The Prime Minister said Scotland would be one of the Army's "seven 'centres of gravity'", adding that numbers would increase by about a quarter on July 2011 levels, with significant concentrations of troops at Leuchars in Fife, as well as Edinburgh and other sites in Scotland.
He added: "What this means for Scotland is that total military personnel numbers are set to increase to their highest levels since 2007, before the financial crash, at a time when we're planning for smaller armed forces overall.
"Scotland will be home to one of the UK's three main naval bases and to one of its three main fast jet operating bases.
"There will be around £100 million of additional investment in Scotland.
"This builds on the £140 million the Ministry of Defence spends on average annually to maintain the defence estate in Scotland, some £85 million to develop Lossiemouth as an RAF Main Operating Base for Typhoon and the hundreds of millions of pounds of planned future investment in Faslane.
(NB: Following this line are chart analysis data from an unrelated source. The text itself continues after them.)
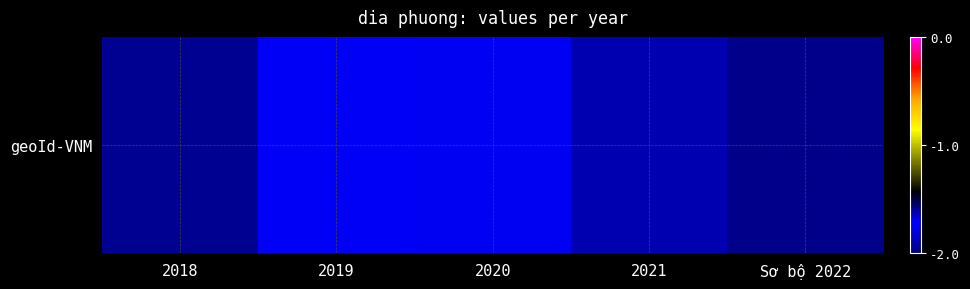

What is the minimum value shown in the chart?

-1.9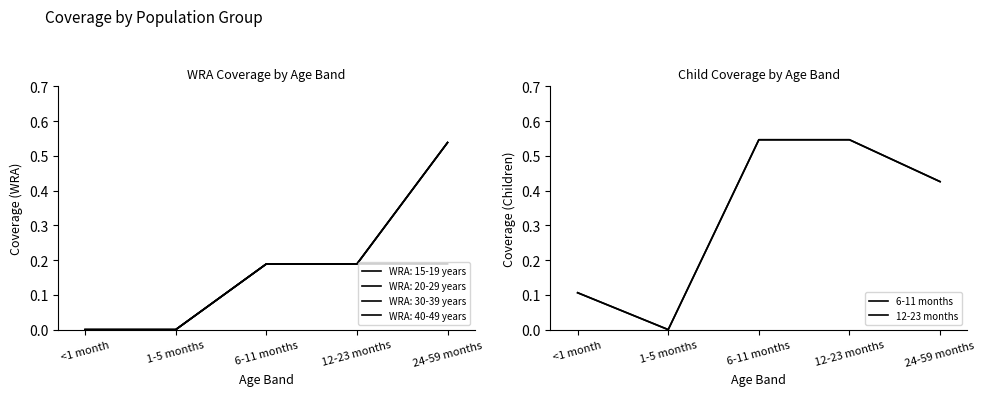

True or false: 12-23 months has a value of 0.3 at 12-23 months.

False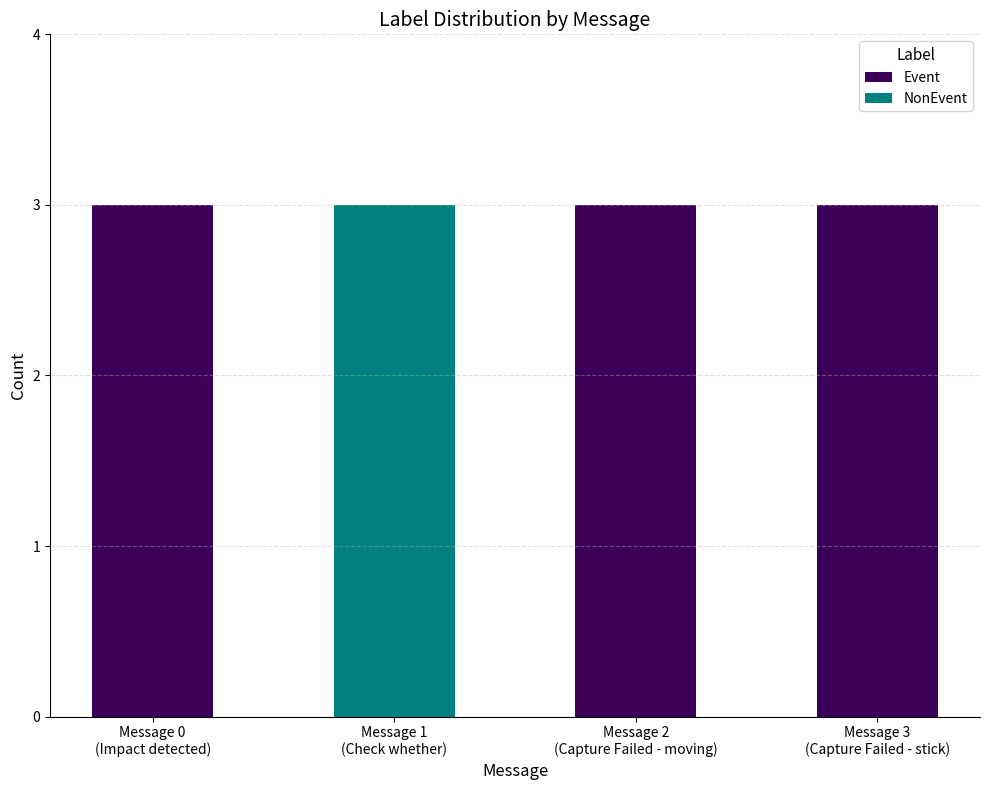

Are the bars grouped side by side (vs. stacked)?

No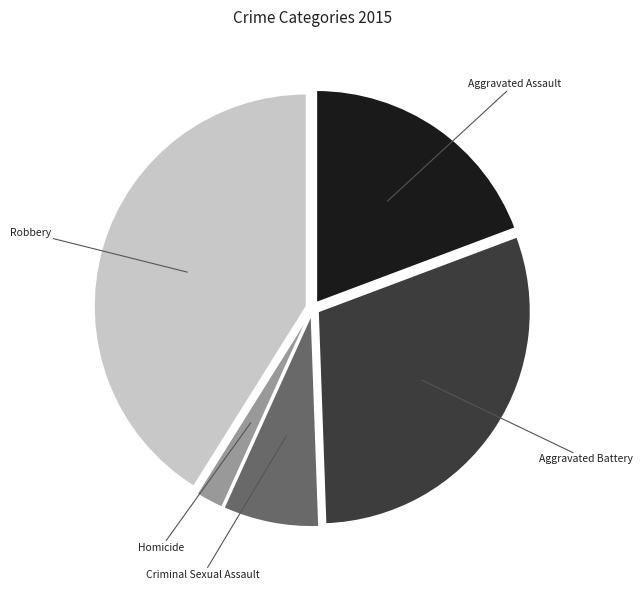

Which category has the smallest portion of the pie?

Homicide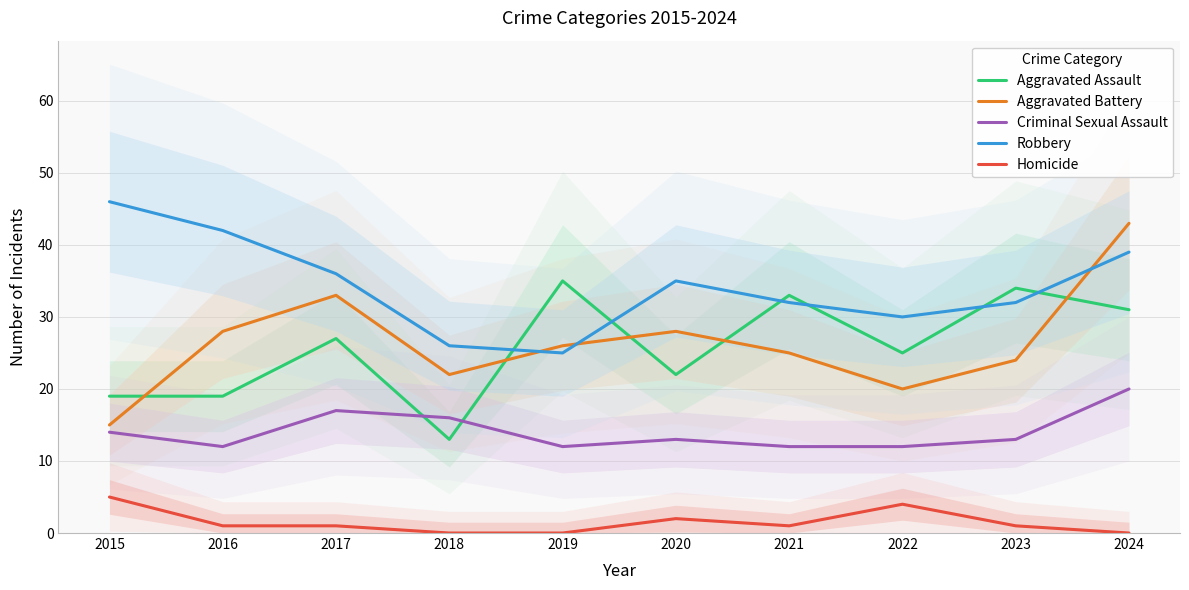

Which series changed the most between 2016 and 2019?

Robbery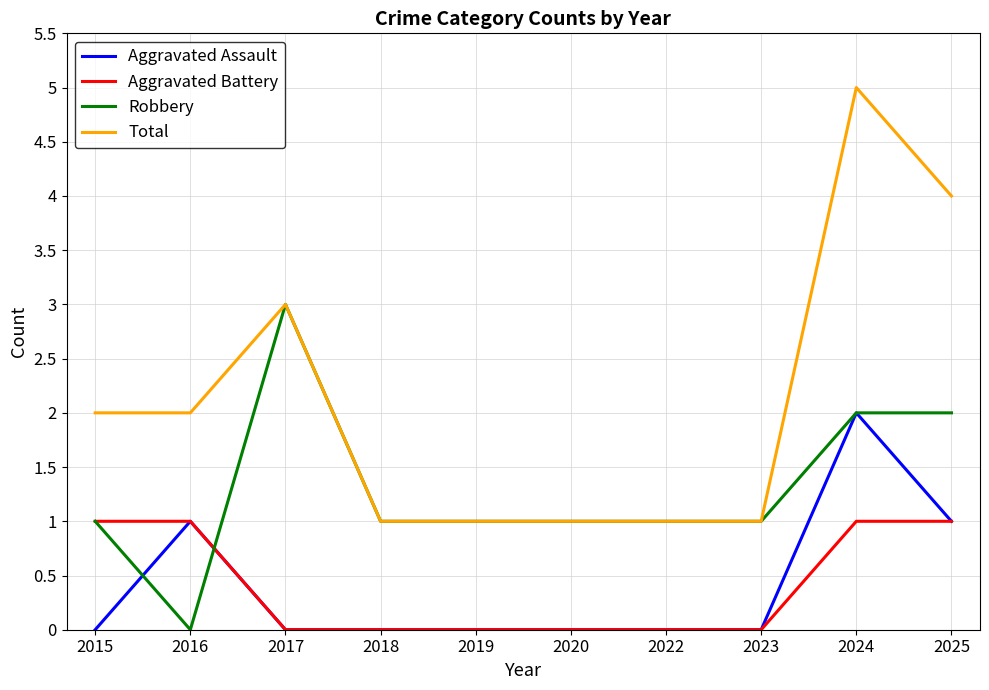

True or false: Robbery and Aggravated Battery intersect in this chart.

True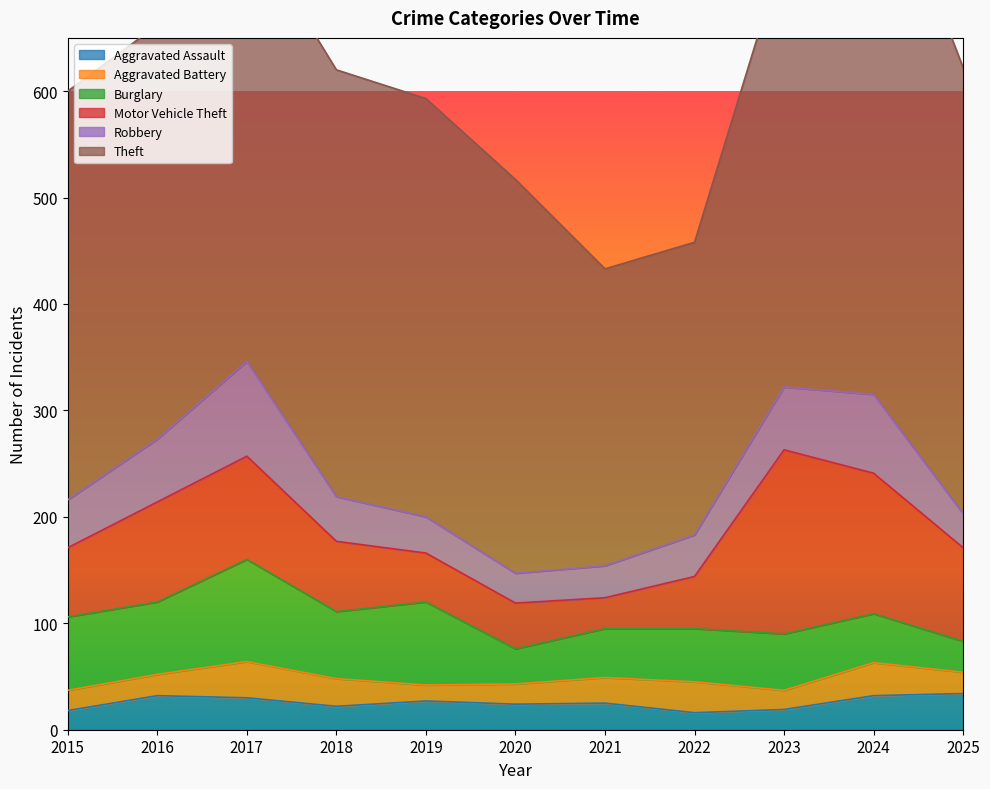

The value of Aggravated Battery at 2017 is 52. True or false?

False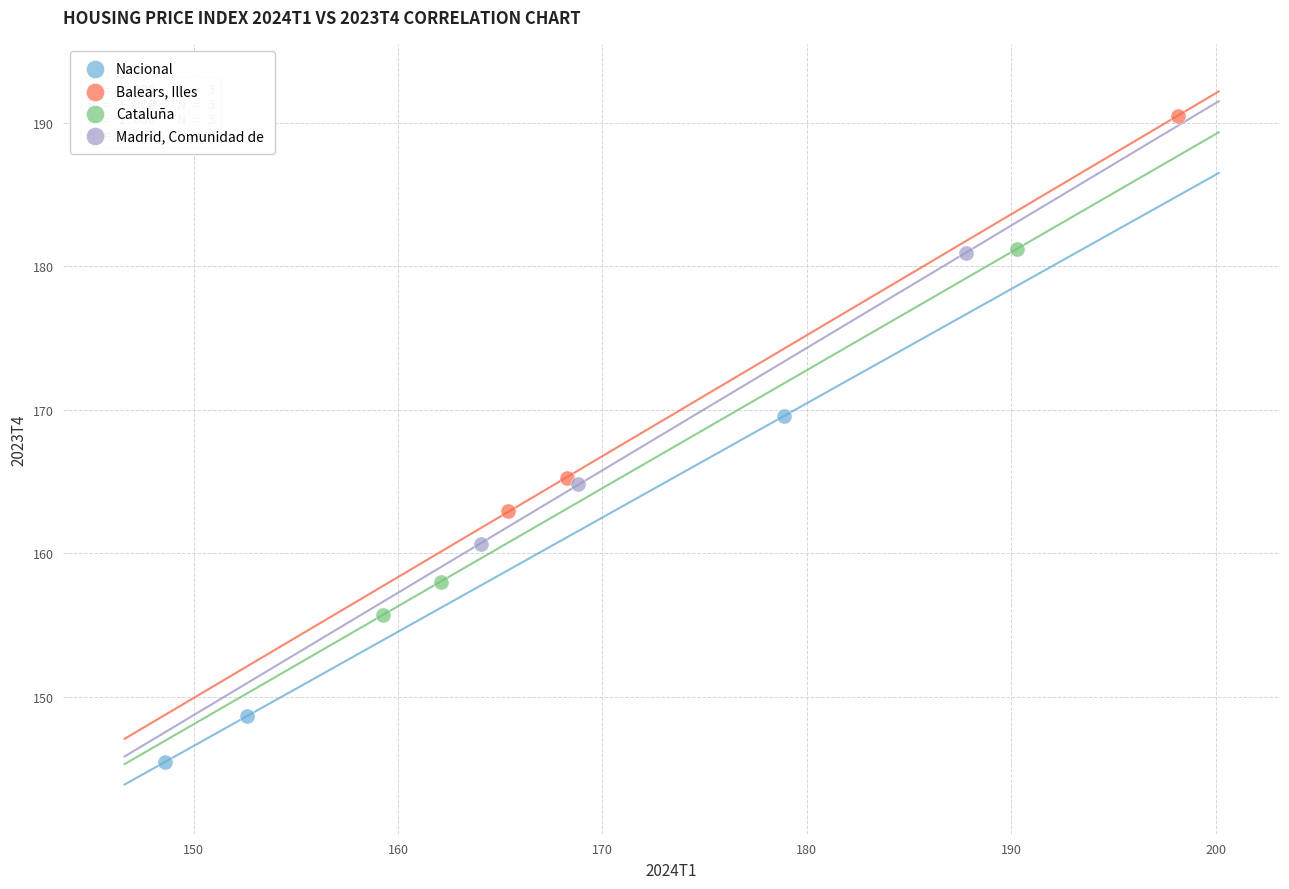

Which series reaches the maximum Y coordinate?

Balears, Illes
"These are all visible signs of our commitment to Scotland and to Scotland's continued vital role in our defence."
Mr Cameron stressed that "despite the fiscal challenges, the UK has the fourth largest defence budget in the world" and insisted: "Scotland benefits greatly from being part of this."
He also said the planned number of armed forces in Scotland would still be proportionate to the country's population.
A spokesman for the First Minister said: "The reality is that Scotland was promised 6,000 additional forces personnel and we have ended up with just 600 more.
"That is a pale shadow of what was committed to by the UK Government just two years ago.
"This continues the disproportionate cuts to the defence footprint in Scotland by successive UK governments which has now seen a fall of over a third in numbers of personnel between 2000 and 2012, compared to under a fifth UK-wide. And the plans announced by the UK Government last week leave Scotland with fewer defence personnel than Finland, Denmark or Norway."
Mr Salmond's spokesman added: "We are committed to a defence budget for an independent Scotland which is around £500 million more than is currently spent on defence here by the UK Government.
"This will ensure we have first-class conventional forces which meet our needs, including the retention of defence bases inherited at the point of independence - but we will save money by not spending on Trident weapons of mass destruction."